Another Tory MP who backs schools reopening but otherwise supports the continuation of lockdown measures said it is vital to distinguish between the two arguments.

They believed the CRG had highlighted the argument for schools reopening only as part of their wider push for lockdown measures to be relaxed so that the economy could be reopened again.

“It’s a good entry point for them into the debate. They’re also very influential,” the MP said.

“But the argument for a tough lockdown is still there at the moment given the high rates."

“I’m not a lockdown sceptic. I’m a permanent 'school-down' sceptic." – Tory MP and chair of the education select committee, Robert Halfon

Pushing to end lockdown restrictions any time soon is not the “common sense view” of most mainstream Tory MPs outside of the CRG, the MP added. They said that schools would have to reopen sooner than other parts of society, especially as the arguments around food poverty and obstacles to digital connectivity continue to grow.

"As we approach school holidays, that’s when issues like school meals comes round again, and then the existing issue of digital access, and that's when you start to think that these things can only be answered by schools reopening," they said.

Despite initial resistance to closing schools at the start of this term, leading to many children returning after Christmas for a single day, Boris Johnson today struck a more cautious tone. “Schools are obviously a priority but I don't think anybody would want to see the restrictions lifted so quickly while the rate of infection is still very high, so as to lead to another great spread of infection," he said. 

Schools were initially due to reopen after the February half-term but with the NHS still buckling under a surge in hospital admissions, it is now expected they could be closed until at least March

Halfon said it should be possible to get some children back into school before Easter.

Chair of the CRG, Mark Harper, this morning said school reopening was the first step towards returning to normal and jumpstarting the economy. 

“All we’re asking for at this point is for the government to set out that sort of plan, based on milestones, based on evidence, so that school leaders, parents, children, have some hope and know what to expect,” he told the BBC's Radio 4 Today programme.

Harper said when the top four groups are vaccinated, and a lag time of three weeks is added, there could be a 90 percent reduction in Covid deaths, and there will be a 55 percent reduction in hospitalisations, which might provide the chance to start easing restrictions and look at schools going back.
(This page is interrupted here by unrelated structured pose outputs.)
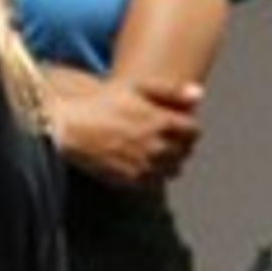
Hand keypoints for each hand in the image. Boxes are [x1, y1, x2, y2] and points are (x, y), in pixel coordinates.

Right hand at [44, 70, 207, 189]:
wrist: (71, 128)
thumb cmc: (103, 103)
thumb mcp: (137, 88)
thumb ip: (171, 91)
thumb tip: (200, 94)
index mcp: (162, 121)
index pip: (194, 131)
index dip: (187, 127)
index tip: (176, 124)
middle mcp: (158, 146)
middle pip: (186, 151)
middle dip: (180, 144)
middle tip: (165, 137)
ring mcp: (145, 165)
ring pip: (174, 169)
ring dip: (170, 161)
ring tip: (154, 150)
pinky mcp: (132, 180)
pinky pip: (156, 183)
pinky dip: (155, 174)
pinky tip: (142, 163)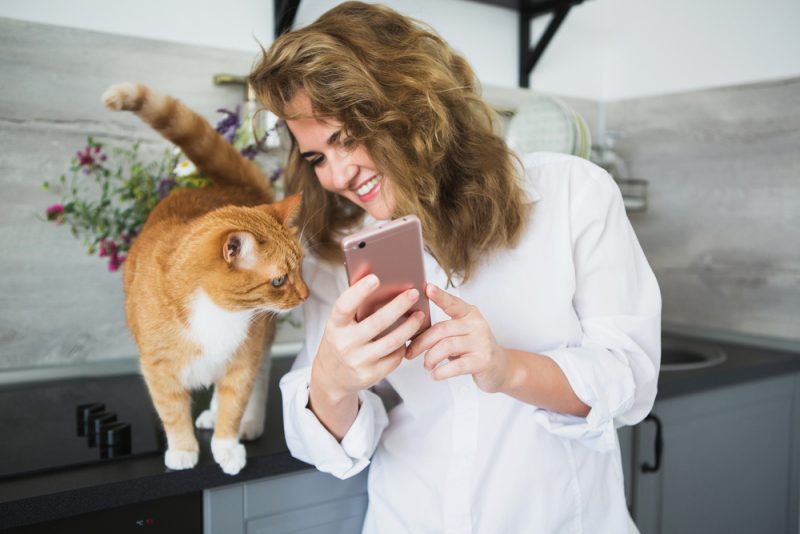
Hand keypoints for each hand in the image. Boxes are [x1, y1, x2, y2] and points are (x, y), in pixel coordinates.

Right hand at [312, 274, 426, 402]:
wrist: (331, 376)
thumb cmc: (340, 340)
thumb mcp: (339, 324)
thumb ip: (355, 307)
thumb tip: (377, 280)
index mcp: (334, 326)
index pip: (344, 306)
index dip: (359, 292)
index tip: (375, 278)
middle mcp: (344, 344)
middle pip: (377, 323)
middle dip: (398, 306)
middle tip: (414, 293)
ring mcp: (357, 362)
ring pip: (391, 342)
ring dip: (409, 327)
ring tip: (420, 315)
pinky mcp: (370, 375)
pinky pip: (394, 358)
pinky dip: (403, 346)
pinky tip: (409, 336)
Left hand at [406, 284, 509, 392]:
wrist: (499, 366)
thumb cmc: (473, 348)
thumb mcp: (460, 333)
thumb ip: (442, 329)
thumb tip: (412, 329)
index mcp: (469, 313)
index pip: (452, 303)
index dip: (439, 296)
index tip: (427, 288)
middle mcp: (477, 324)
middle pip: (442, 329)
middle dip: (421, 342)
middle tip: (410, 352)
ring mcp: (482, 342)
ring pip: (447, 346)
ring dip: (431, 358)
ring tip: (427, 365)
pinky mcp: (483, 361)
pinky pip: (456, 366)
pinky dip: (441, 371)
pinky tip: (435, 375)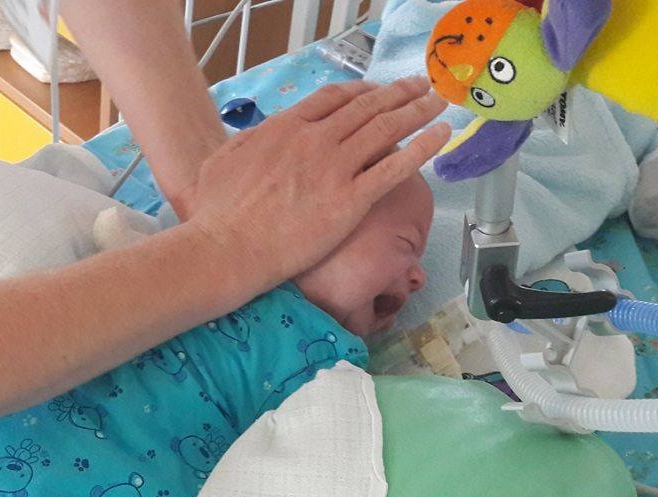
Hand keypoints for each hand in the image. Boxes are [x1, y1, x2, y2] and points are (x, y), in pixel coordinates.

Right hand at [183, 77, 450, 288]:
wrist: (228, 248)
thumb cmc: (217, 215)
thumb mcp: (222, 162)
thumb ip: (247, 144)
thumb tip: (258, 140)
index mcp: (284, 128)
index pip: (332, 99)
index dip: (360, 91)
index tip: (374, 92)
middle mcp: (314, 140)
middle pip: (366, 107)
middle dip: (396, 93)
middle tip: (417, 87)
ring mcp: (334, 168)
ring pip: (386, 129)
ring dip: (417, 111)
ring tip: (436, 103)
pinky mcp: (350, 200)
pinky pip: (395, 167)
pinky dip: (423, 147)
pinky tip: (440, 135)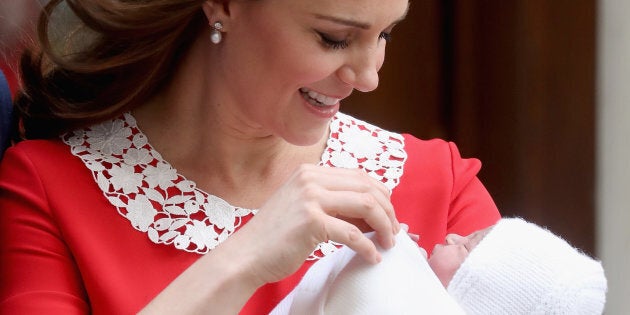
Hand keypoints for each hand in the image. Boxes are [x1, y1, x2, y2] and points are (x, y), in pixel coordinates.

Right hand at [230, 164, 399, 285]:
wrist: (246, 254)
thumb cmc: (275, 236)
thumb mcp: (304, 207)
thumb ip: (333, 203)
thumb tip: (372, 214)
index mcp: (310, 172)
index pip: (359, 176)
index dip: (381, 196)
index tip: (389, 215)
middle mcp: (310, 179)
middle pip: (368, 188)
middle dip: (388, 211)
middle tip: (394, 231)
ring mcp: (310, 198)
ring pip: (367, 206)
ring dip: (384, 227)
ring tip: (389, 243)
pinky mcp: (311, 222)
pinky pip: (353, 235)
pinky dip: (368, 248)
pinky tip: (373, 257)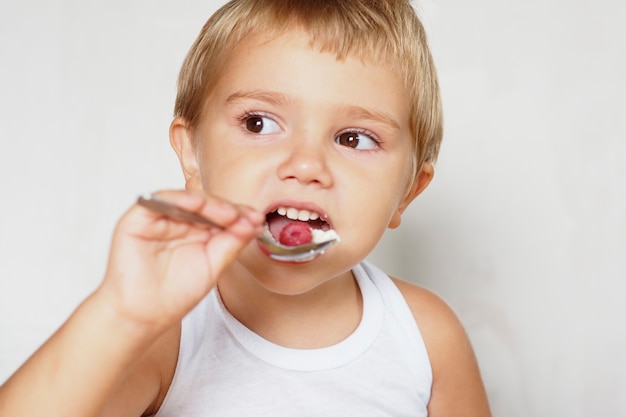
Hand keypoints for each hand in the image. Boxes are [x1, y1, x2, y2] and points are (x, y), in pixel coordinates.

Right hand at [96, 190, 263, 334]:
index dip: (240, 215)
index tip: (257, 220)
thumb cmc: (176, 293)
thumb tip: (254, 223)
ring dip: (209, 203)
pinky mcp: (138, 219)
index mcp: (197, 231)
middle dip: (229, 209)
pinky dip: (178, 198)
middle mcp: (178, 221)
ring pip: (186, 199)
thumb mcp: (213, 266)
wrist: (145, 315)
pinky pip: (158, 200)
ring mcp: (159, 218)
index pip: (220, 215)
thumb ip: (232, 243)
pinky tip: (197, 203)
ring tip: (229, 213)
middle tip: (247, 218)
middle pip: (206, 205)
His figure on hospitalisations was sourced from a doctor’s analysis of intensive care admissions, BMJ and Covid-19 Actuary’s Response Group data.

Downing Street has previously said data from the Pfizer vaccine showed that it was 89 percent effective in protection against Covid between 15 and 21 days after the first dose.

Claire Milne, Acting Editor of Full Fact, said: “As coronavirus vaccines continue to be rolled out, there is much we simply don’t know yet. We don't know how many people will accept the vaccine, and we also don't know how these vaccines will affect transmission yet.”